# Edward The Keirghul



## Terrormaster (Sep 27, 2007)

Keirghul's are an old and ancient race from a time long forgotten. Many of their species are arrogant and refuse to associate with most of the denizens of Faegoria. Edward is a long time companion of Fineas, grounds keeper in the Forlorn Haunting Grounds. The two prowl the haunting grounds keeping the denizens in line. Considering the very nature of the Kerighul, it is uncertain how the two became acquainted or the terms of their partnership. The origin of the name Edward is unclear as well. But one can presume it is because whatever his true name might be that it is entirely unpronounceable in any known tongue.


----------



## Fright Yard (Jul 12, 2006)

very cool!


----------



## Lauriebeast (Feb 27, 2007)

Wow! what a beautiful character AND backstory. You just keep gettin better 'n better, Terr. I really love this piece and would like to see more pics of this guy.

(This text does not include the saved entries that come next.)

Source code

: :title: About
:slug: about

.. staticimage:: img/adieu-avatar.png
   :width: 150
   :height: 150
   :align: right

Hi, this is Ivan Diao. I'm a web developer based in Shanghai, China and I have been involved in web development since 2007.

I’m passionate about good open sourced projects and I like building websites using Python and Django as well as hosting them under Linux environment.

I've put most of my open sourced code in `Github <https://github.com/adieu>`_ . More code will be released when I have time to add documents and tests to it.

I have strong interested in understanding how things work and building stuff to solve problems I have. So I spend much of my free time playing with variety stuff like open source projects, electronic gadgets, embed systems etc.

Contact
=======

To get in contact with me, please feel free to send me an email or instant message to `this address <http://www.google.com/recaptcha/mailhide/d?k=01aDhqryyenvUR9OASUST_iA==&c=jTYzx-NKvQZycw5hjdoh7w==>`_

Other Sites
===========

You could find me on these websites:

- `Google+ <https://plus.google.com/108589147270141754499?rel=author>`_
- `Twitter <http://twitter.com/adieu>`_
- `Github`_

GREAT JOB!


----------



## morbidmike (Sep 11, 2009)

very nice job looks cool


----------



## Kaoru (May 6, 2009)

Final outcome looks great! Glad you were able to wrap this up tonight. Yeah that yellow amber color mix looks good. Despit the fact that its hard to find any facial expression I can't help but still think Edward is a sad character. Dont know why....


----------



## RoxyBlue (Oct 6, 2008)

I agree, Kaoru - for a creepy prop, he has a touchingly wistful expression. You almost want to hold his version of a hand and tell him, "It's going to be okay - really"

Well done, Terror!


----------



## Spooky1 (Aug 25, 2008)

He came out great. The lighting is perfect.


----------



## The Watcher (Sep 13, 2008)

What a nice build. Great job.


----------



## Johnmonster (Sep 4, 2009)

That is really cool. The Lovecraftian look is I think one of the least tapped but best resources for really disturbing props. That's the kind of thing from which nightmares are made. I really like the lore that ties your creations together.


----------



## Denhaunt (Aug 18, 2006)

Great job TM. I love the eyes!


----------



## Just Whisper (Jan 19, 2009)

way cool, and totally original.


----------



## IMU (Apr 8, 2009)

Nice work ... the yellow is a very creepy choice.


----------



## spideranne (Jul 17, 2006)

Nice prop. There is tons of expression in the eyes.


----------



## cerinad (Jun 23, 2008)

Hey, that's really creepy! I love it..


----------



## hpropman (Jul 27, 2008)

Wow really top notch work! you are going to have a very creepy yard this year. Do you tell the back stories to the people or place a sign with the stories?


----------



## Terrormaster (Sep 27, 2007)

Thanks again everyone for all the great comments on this piece. So far he's been one of my favorites.


----------